Mildred and Reginald Brock first visited Alta Lake in 1927 as guests of friends. Mildred fell in love with the area and the Brock family bought three small lots on the southwest corner of Alta Lake, hiring Bert Harrop to build a cottage that they named “Primrose”. The Brocks and their five sons visited Alta Lake each summer; it’s likely that their youngest son, Philip ‘Pip’ Gilbert Brock, spent the most time exploring the area.
At the time, there were only two trains from Squamish to Alta Lake each week, though the steamship from Vancouver to Squamish was daily. Rather than limiting himself to the train schedule, Pip Brock would often choose to walk over 60km to reach Alta Lake. According to Pip, this walk would take “a long time, about ten hours.” The boat would reach Squamish around 2 o’clock. From there, Pip would sometimes splurge for the 50 cent taxi fare to get as far as Cheakeye, but more often than not he and any companions would walk straight to Primrose. Pip recalled that not many others wanted “to do the walking,” and so he mostly walked alone.
Parts of his route led him down some of the remaining sections of the Pemberton Trail. In 1992 Pip recalled that “the parts that were there were excellent, but then it would just disappear under rock falls and stuff.” For other sections of the journey, he would walk along the railway tracks and, if he was lucky, a freight train might come by and give him a ride.
Once he reached Alta Lake, Pip would spend his time hiking and exploring the area. One of his favourite hikes was to Russet Lake, still a favourite destination for many people today. At the time there was quite a good trail on the northside of Fitzsimmons Creek, which Pip thought was most likely built and maintained by whomever was trapping in the area.

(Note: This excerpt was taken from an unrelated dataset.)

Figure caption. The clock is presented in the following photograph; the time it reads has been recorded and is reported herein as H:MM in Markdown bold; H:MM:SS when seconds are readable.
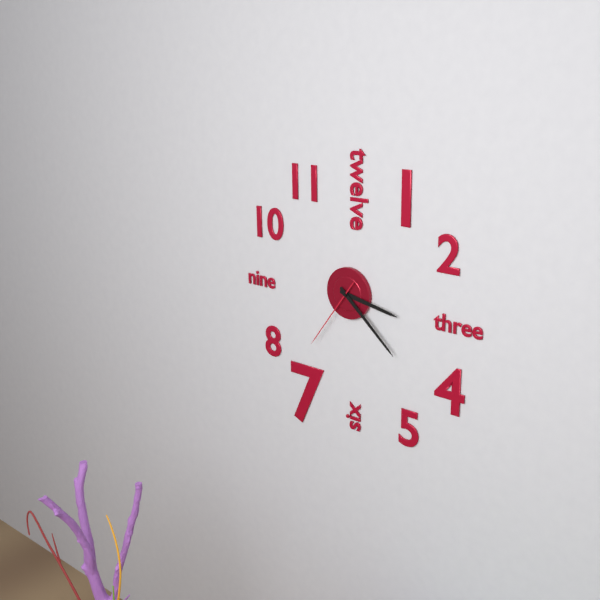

Pip’s trips around the area did not end with the end of the summer; he would continue even after the snow fell using skis. Around Easter in 1933, Pip climbed to the top of Whistler Mountain and skied down, marking the first reported ascent and descent of Whistler on skis, though he later described the department store skis he used as “terrible things.” Ski touring had not yet become popular among the majority of mountaineers at that time. Pip said that, “most mountaineers thought that skiing was impure and indecent. But a few of us, being frivolous, realized the fun and value of skis for winter touring.”
Pip and brothers continued visiting the valley even after the tragic death of their parents in a plane crash at Alta Lake in 1935. In the 1930s Pip began joining Don and Phyllis Munday, legendary mountaineers from North Vancouver, on trips, including an attempt to reach the top of Mount Waddington. In 1937 Pip and the Mundays skied up Wedge Creek and then skied and climbed up to the top of Wedge Mountain, marking the first ascent of Wedge by skis. They also made the first ski descent in the Blackcomb backcountry and “skied right up to the source of Cheakamus to Mount Sir Richard.”
Since Pip began exploring the mountains surrounding Alta Lake by ski, ski touring has become increasingly popular. Today, however, few of those who head out into the backcountry around Whistler choose to begin their trip with a ten hour walk from Squamish.